┌─ Quoted passage

As such, the demurrer to the ninth cause of action is OVERRULED.

 

6.         Tenth Cause of Action (Business and Professions Code § 17200, et seq.)

 

            Defendant argues that Plaintiffs have not identified the statute which was allegedly violated. Nor do Plaintiffs alleged facts whereby Defendant engaged in unfair or fraudulent business practices, nor injury in fact.

 

            “[S]tatutory causes of action must be pleaded with particularity.” (Covenant Care, Inc. v. Superior Court (2004) 32 Cal.4th 771, 790.)

└─
┌─ Record excerpts

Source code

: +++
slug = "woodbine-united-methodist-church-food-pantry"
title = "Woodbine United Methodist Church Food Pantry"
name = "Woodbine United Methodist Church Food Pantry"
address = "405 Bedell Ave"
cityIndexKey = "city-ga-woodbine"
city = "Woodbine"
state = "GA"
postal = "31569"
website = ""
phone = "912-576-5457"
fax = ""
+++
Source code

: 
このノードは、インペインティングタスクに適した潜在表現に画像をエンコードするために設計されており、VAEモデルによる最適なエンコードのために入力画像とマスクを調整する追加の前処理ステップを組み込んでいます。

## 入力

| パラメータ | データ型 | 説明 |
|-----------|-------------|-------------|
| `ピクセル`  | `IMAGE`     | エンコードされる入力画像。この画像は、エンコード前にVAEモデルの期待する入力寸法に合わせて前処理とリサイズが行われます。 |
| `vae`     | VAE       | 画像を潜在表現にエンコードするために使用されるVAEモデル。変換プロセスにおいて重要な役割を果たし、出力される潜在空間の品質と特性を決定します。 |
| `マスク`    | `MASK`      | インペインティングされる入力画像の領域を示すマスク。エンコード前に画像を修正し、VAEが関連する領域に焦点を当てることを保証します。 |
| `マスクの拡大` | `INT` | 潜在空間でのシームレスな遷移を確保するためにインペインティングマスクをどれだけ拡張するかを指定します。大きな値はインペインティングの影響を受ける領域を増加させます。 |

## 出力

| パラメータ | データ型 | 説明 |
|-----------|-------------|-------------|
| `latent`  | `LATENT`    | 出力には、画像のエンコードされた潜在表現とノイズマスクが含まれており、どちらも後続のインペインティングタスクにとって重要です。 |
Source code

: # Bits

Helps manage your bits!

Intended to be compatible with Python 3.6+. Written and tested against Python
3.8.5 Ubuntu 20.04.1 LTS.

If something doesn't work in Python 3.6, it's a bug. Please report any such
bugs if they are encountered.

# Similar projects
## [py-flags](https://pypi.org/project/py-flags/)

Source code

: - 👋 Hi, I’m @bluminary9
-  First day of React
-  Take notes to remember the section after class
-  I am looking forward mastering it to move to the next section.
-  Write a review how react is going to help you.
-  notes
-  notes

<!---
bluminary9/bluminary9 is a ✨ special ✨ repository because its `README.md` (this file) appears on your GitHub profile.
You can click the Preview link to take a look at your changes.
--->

└─

■ **What to do**:
A) Extract, character for character, the lines of the listing from the line containing "Intended to be" through the last line of the listing, with both ends included.
B) Continue the ruling on the demurrer to the Business and Professions Code § 17200 claim from its last sentence.
The legal ruling and the listing are unrelated to each other.

■ **Task answers**:
A)
Intended to be compatible with Python 3.6+. Written and tested against Python
3.8.5 Ubuntu 20.04.1 LTS.

If something doesn't work in Python 3.6, it's a bug. Please report any such
bugs if they are encountered.

# Similar projects
## [py-flags](https://pypi.org/project/py-flags/)

Source code

: - 👋 Hi, I’m @bluminary9
-  First day of React
-  Take notes to remember the section after class
-  I am looking forward mastering it to move to the next section.
-  Write a review how react is going to help you.
-  notes
-  notes

<!---
bluminary9/bluminary9 is a ✨ special ✨ repository because its `README.md` (this file) appears on your GitHub profile.
You can click the Preview link to take a look at your changes.
--->

B)
Section 17200 “prohibits, and provides civil remedies for, unfair competition, which it defines as ‘any unlawful, unfair or fraudulent business act or practice.’ [Citation.] Its purpose ‘is to protect both consumers and competitors by promoting fair competition in commercial markets for goods  [*1554]  and services.’ [Citations.]” (Citation omitted.) Although section 17200 contains sweeping language as to what is considered a business practice, standing to sue under the statute, as defined by Business and Professions Code section 17204, is confined “ ‘to any “person who has suffered injury in fact and has lost money or property” as a result of unfair competition [citations].’ “ (Citation omitted.) In other words, to have standing to bring a section 17200 cause of action, a plaintiff must “(1) establish a loss or deprivation of money or property sufficient to qualify as injury in fact, i.e., economic injury, and (2) show that the economic injury was the result of, i.e., caused by, the unfair business practice or false advertising that is the gravamen of the claim.” (Citation omitted.) As to the injury in fact, or economic injury, requirement, the injury must be “ ‘an invasion of a legally protected interest which is (a) concrete and particularized, [citations]; and (b) “actual or imminent, not ‘conjectural’ or ‘hypothetical,’ “ [citations].’ [Citation.]” (Citations omitted.)

 

(Bower v. AT&T Mobility, LLC (2011) 196 Cal. App. 4th 1545, 1553-54.)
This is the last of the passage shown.